[Information shown]:
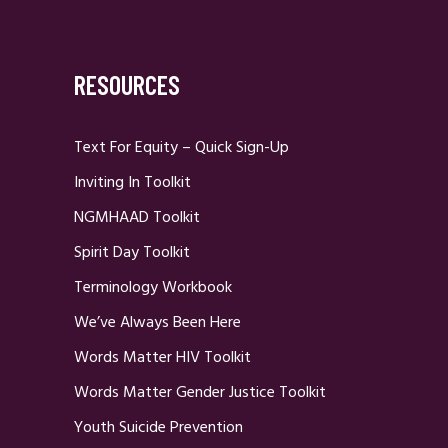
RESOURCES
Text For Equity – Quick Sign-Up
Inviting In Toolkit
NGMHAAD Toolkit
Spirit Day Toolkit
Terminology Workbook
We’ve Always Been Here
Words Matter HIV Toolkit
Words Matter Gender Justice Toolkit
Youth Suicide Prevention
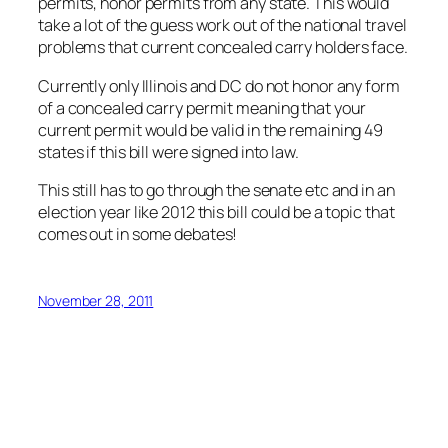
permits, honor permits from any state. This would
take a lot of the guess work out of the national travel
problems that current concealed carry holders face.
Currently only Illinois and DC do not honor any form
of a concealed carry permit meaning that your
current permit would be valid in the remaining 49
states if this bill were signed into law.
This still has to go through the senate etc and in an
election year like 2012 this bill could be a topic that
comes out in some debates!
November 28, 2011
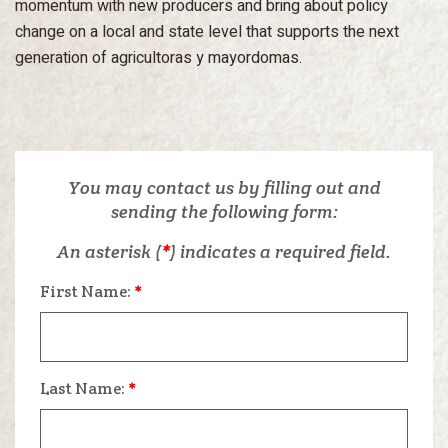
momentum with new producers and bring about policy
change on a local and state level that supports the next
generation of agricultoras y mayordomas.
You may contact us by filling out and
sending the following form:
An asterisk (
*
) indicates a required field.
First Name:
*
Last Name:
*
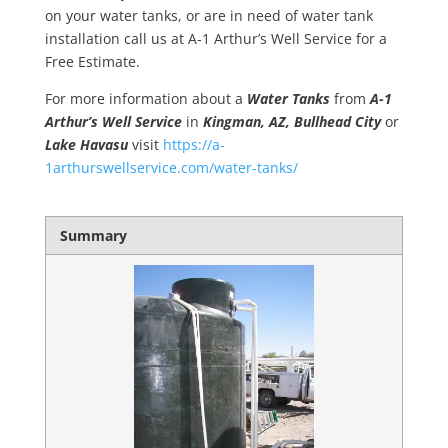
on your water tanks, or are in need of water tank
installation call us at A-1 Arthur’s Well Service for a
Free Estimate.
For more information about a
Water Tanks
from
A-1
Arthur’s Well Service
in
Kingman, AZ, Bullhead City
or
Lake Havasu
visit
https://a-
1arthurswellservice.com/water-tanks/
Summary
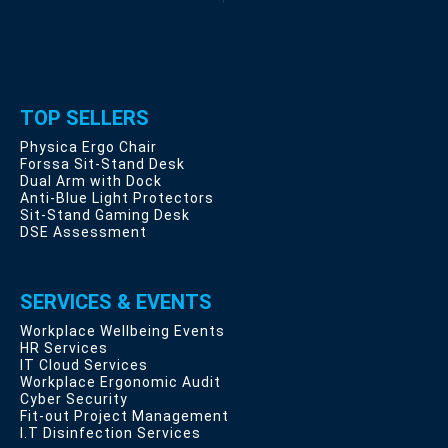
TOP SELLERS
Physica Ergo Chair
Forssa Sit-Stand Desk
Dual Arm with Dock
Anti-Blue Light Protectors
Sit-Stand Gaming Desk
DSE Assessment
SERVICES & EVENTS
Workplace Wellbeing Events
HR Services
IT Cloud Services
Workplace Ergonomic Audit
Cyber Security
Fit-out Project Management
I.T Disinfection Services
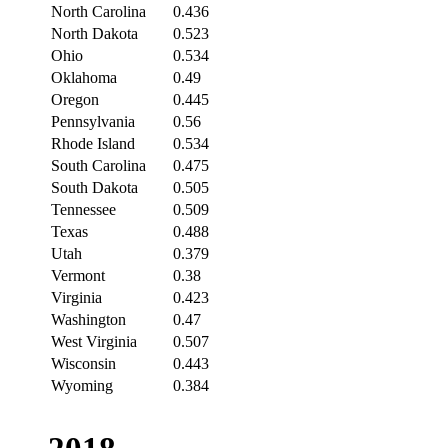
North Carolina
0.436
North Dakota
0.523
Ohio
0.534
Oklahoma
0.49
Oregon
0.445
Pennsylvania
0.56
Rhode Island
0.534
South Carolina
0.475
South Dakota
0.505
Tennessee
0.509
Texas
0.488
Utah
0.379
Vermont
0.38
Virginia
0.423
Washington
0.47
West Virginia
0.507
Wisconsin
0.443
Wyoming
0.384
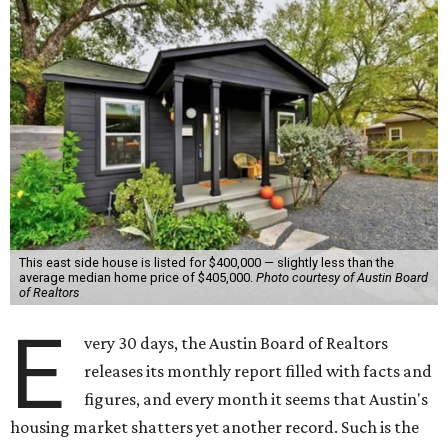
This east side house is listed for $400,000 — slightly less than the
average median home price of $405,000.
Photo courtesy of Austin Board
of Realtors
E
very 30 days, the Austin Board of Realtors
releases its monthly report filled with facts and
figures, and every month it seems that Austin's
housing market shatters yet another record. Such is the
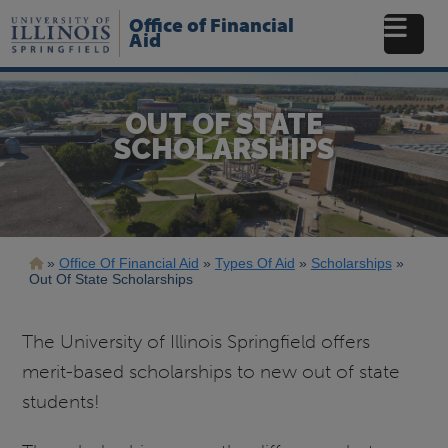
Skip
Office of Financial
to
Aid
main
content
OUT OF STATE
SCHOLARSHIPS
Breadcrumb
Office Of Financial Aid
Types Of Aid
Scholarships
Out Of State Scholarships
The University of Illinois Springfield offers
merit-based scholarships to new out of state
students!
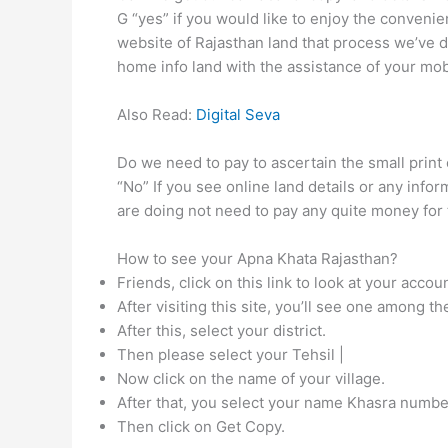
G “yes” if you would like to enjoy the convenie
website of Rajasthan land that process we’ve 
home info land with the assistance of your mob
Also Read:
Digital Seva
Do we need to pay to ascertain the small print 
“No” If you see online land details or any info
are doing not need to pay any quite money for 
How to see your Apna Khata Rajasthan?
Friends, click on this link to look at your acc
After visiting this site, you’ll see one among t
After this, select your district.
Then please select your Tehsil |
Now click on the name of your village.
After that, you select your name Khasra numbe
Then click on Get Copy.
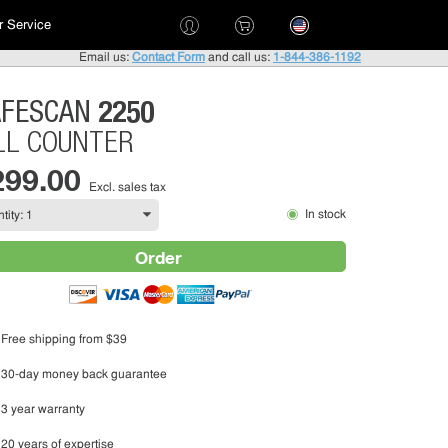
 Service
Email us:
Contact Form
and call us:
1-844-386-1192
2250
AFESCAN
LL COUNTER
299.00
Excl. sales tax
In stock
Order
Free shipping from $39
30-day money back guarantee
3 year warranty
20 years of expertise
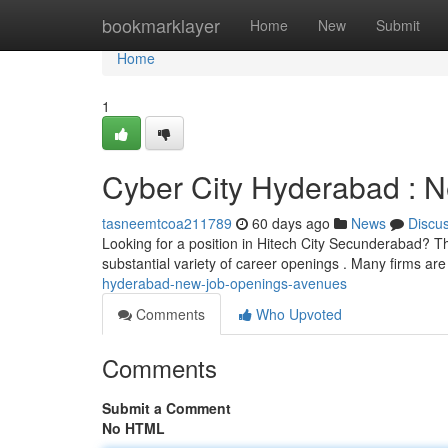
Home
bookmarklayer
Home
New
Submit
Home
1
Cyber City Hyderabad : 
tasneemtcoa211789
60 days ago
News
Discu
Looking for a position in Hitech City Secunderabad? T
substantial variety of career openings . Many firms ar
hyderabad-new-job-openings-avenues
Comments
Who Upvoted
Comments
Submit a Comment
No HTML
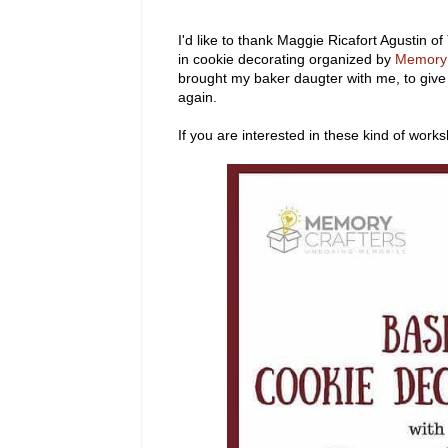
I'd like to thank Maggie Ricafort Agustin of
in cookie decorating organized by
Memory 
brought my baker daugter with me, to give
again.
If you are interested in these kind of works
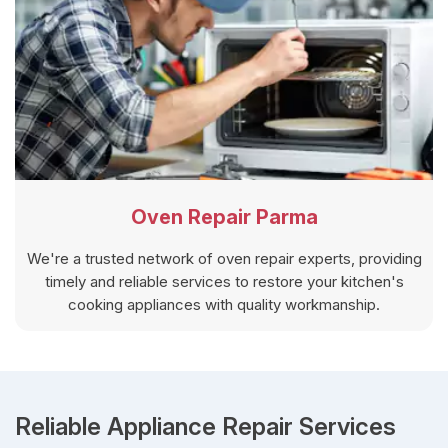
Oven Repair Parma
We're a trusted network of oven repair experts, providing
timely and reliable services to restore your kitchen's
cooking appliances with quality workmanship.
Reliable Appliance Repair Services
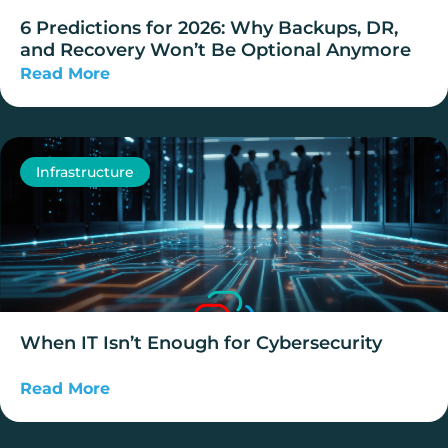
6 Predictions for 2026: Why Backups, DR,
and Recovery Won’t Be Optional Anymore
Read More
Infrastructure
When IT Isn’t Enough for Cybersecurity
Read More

[Task statement]: Using the material above, filter for lines holding "carry" and copy each one.

[Answer section]:
problems that current concealed carry holders face.
of a concealed carry permit meaning that your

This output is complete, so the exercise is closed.